### WRITTEN TASK
Examine the records and identify each line that includes the string "поилка". Copy those lines.

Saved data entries
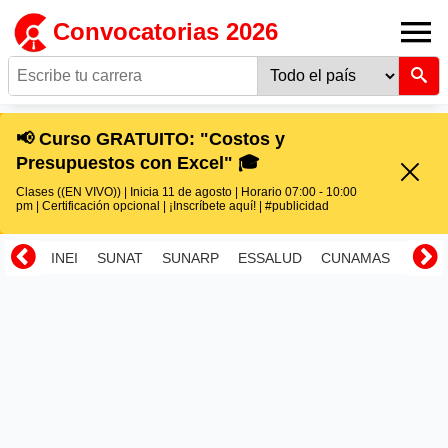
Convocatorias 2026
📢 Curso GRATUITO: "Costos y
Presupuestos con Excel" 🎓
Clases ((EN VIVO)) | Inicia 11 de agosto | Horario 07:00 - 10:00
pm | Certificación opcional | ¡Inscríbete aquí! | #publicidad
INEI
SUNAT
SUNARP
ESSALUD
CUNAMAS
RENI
---
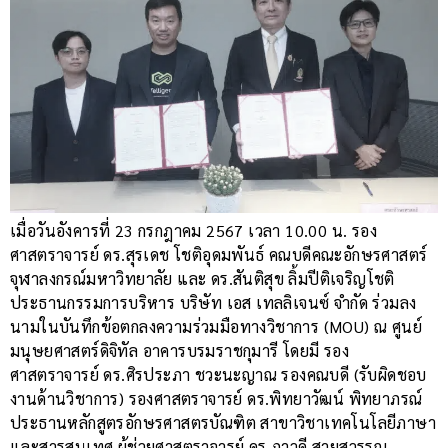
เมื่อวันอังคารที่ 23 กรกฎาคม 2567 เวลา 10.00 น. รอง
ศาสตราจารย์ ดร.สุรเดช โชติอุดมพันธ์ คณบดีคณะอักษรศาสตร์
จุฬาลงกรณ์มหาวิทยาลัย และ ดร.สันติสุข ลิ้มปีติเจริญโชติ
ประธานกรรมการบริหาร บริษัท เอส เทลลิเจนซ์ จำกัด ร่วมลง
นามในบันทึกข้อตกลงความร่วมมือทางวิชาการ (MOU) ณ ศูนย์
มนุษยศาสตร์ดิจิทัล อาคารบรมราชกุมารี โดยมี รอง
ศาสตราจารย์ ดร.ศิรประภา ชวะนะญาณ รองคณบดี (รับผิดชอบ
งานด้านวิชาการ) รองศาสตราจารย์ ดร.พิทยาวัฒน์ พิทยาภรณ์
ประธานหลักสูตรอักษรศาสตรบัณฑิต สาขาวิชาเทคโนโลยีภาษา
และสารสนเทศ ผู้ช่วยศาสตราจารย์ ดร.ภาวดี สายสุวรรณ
==
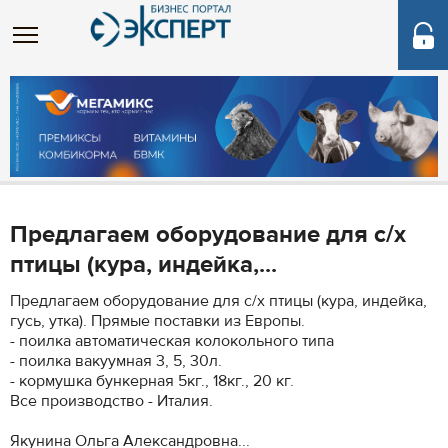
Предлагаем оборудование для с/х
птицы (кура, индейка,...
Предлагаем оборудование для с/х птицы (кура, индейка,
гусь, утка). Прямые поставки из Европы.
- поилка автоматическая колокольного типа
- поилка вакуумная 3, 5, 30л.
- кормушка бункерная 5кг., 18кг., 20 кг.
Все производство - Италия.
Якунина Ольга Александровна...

### TASK SOLUTION
- поилка автоматическая колокольного типа
- поилка вакуумная 3, 5, 30л.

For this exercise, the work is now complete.